Carl Bernstein is calling for a Senate Investigation of President Bush ...
...to learn what this president and his vice president knew and when they
knew it; to determine what the Bush administration has done under the
guise of national security; and to find out who did what, whether legal
or illegal, unconstitutional or merely under the wire, in ignorance or
incompetence or with good reason, while the administration barricaded
itself behind the most Draconian secrecy and disingenuous information
policies of the modern presidential era. ...
... The first fundamental question that needs to be answered by and about
the president, the vice president, and their political and
national-security aides, from Donald Rumsfeld to Condoleezza Rice, to
Karl Rove, to Michael Chertoff, to Colin Powell, to George Tenet, to
Paul Wolfowitz, to Andrew Card (and a dozen others), is whether lying,
disinformation, misinformation, and manipulation of information have
been a basic matter of policy—used to overwhelm dissent; to hide
troublesome truths and inconvenient data from the press, public, and
Congress; and to defend the president and his actions when he and they
have gone awry or utterly failed. ...
... But most grievous and momentous is the willingness—even enthusiasm,
confirmed by the so-called Downing Street Memo and the contemporaneous
notes of the chief foreign-policy adviser to British prime minister
Tony Blair—to invent almost any justification for going to war in Iraq
(including sending up an American U-2 plane painted with U.N. markings
to be deliberately shot down by Saddam Hussein's air force, a plan
hatched while the president, the vice president, and Blair insisted to
the world that war would be initiated "only as a last resort").
Attending the meeting between Bush and Blair where such duplicity was
discussed unabashedly ("intelligence and facts" would be jiggered as
necessary and "fixed around the policy," wrote the dutiful aide to the
prime minister) were Ms. Rice, then national-security adviser to the
president, and Andrew Card, the recently departed White House chief of
staff.
It's a long article, but well worth the time. It seems unlikely that Bush will be able to survive the next 2 1/2
years without suffering a major collapse in public confidence (more so
even than his current high-30s approval rate).
Fitzgerald is coming with more indictments. Iraq is falling apart.
War with Iran may bring more doubt than support from the American
public. Or what support there is may be fleeting. Gas prices are
soaring. Interest rates are on the way up. The Katrina rebuilding
effort is stalled, as is the 9/11 memorial in NYC.

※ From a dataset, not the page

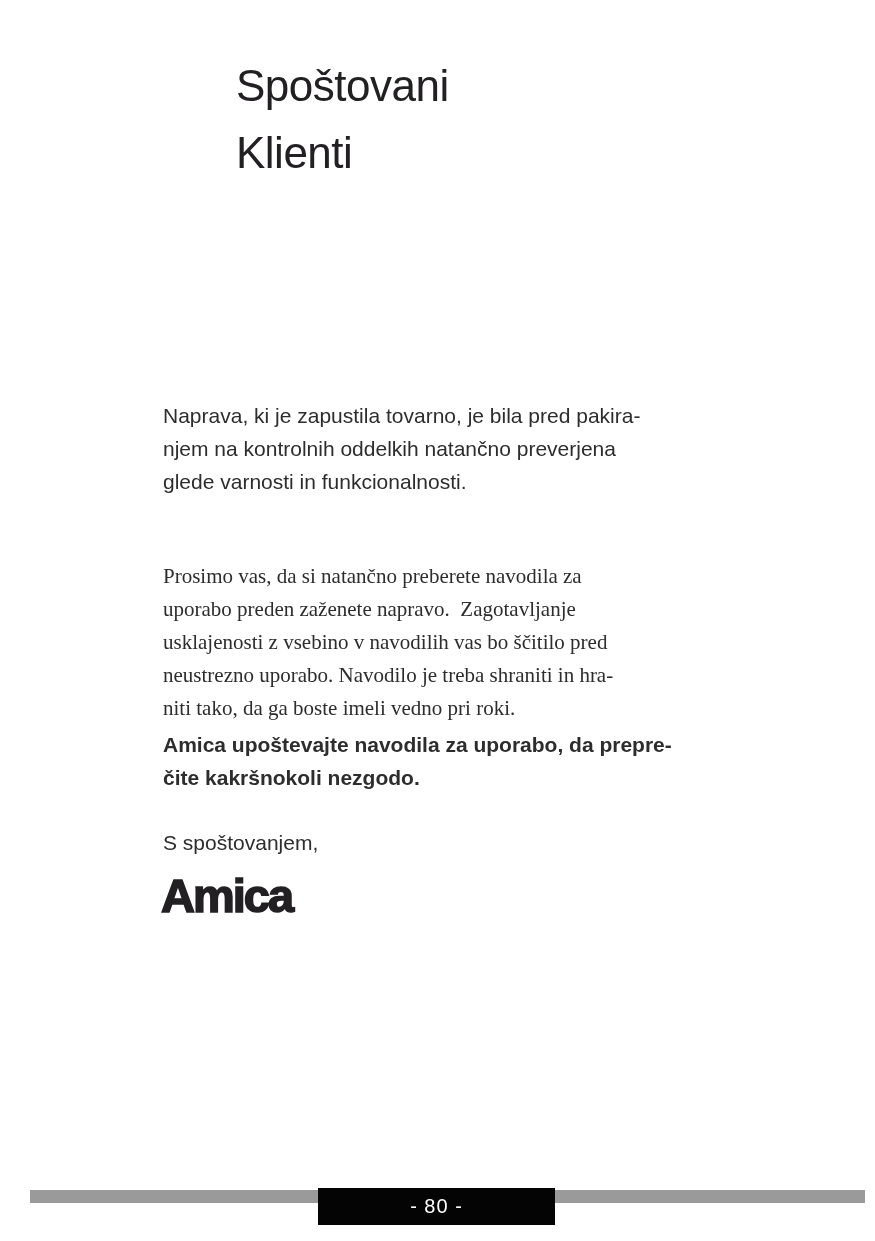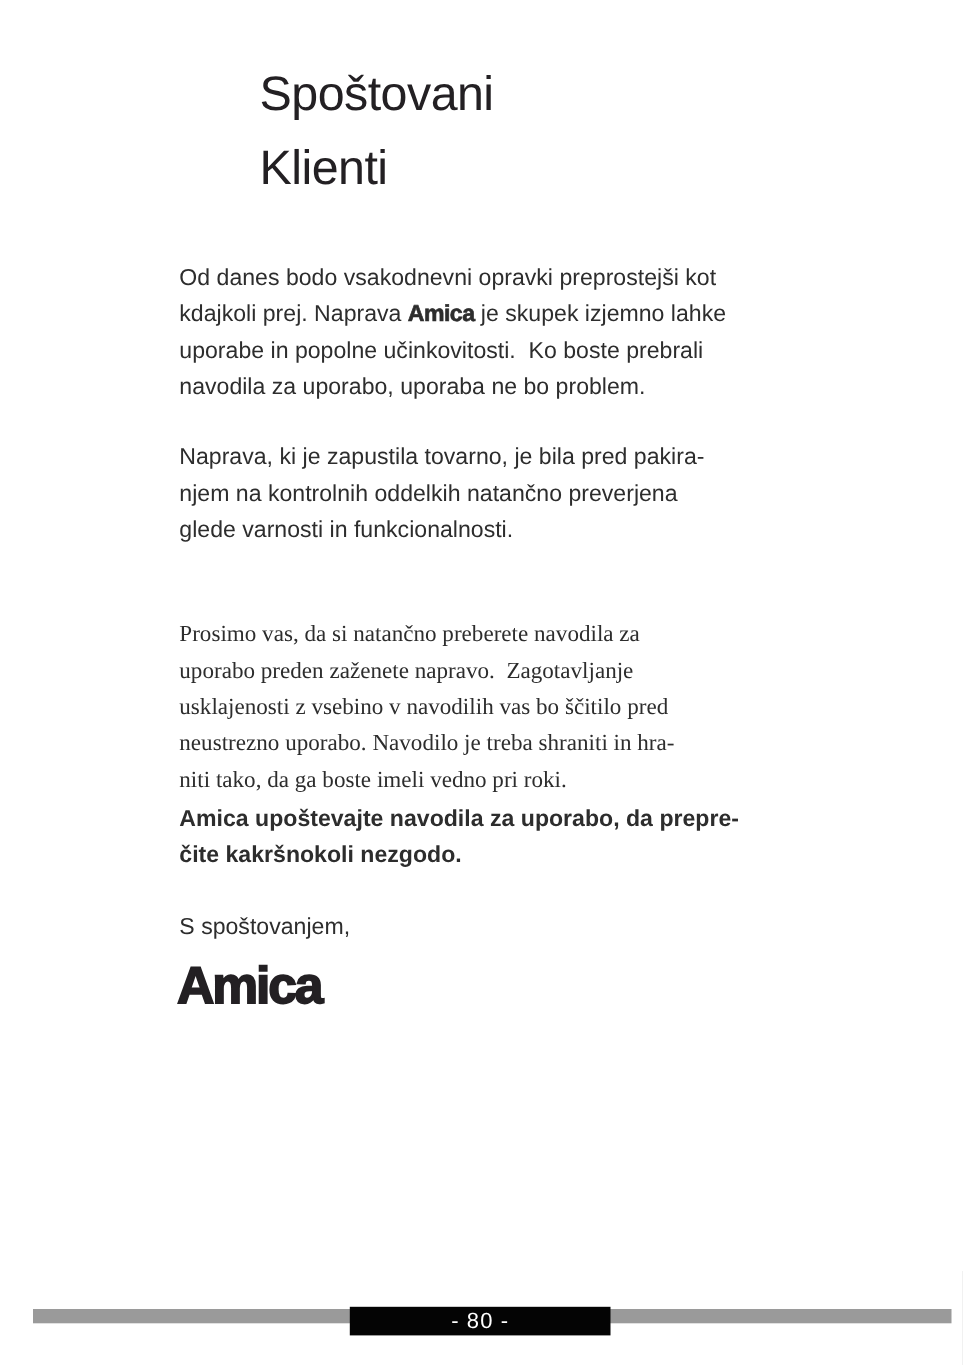"Od danes bodo vsakodnevni opravki" p.body-para { html: <p><span>Od danes bodo vsakodnevni opravki preprostejši kot kdajkoli prej. Naprava </span><span>Amica</span><span> je skupek izjemno lahke uporabe in popolne učinkovitosti.&nbsp; Ko boste prebrali navodila za uporabo, uporaba ne bo problem.</span></p> -> none }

Retired generals are stepping up and calling for the secretary of defense to resign. The vice president shot a man in the face. The
public is starting to perceive Bush as arrogant more so than honest.
Wages are stagnant. Healthcare costs are inflating, and Medicare
Part D seems to be a disaster (too expensive for the nation, and too
difficult for seniors to understand). The rich are getting richer.
And it looks like the housing bubble may collapse, leaving tens of
thousands of Americans burdened by crushing debt, and possibly leading
to cracks in the financial system.
Things really don't bode well for the next few years. It would take
a real genius to get the nation on a firm footing, and if there is
anything Bush is not, it's a genius. In fact, some say he may be the worst president in history.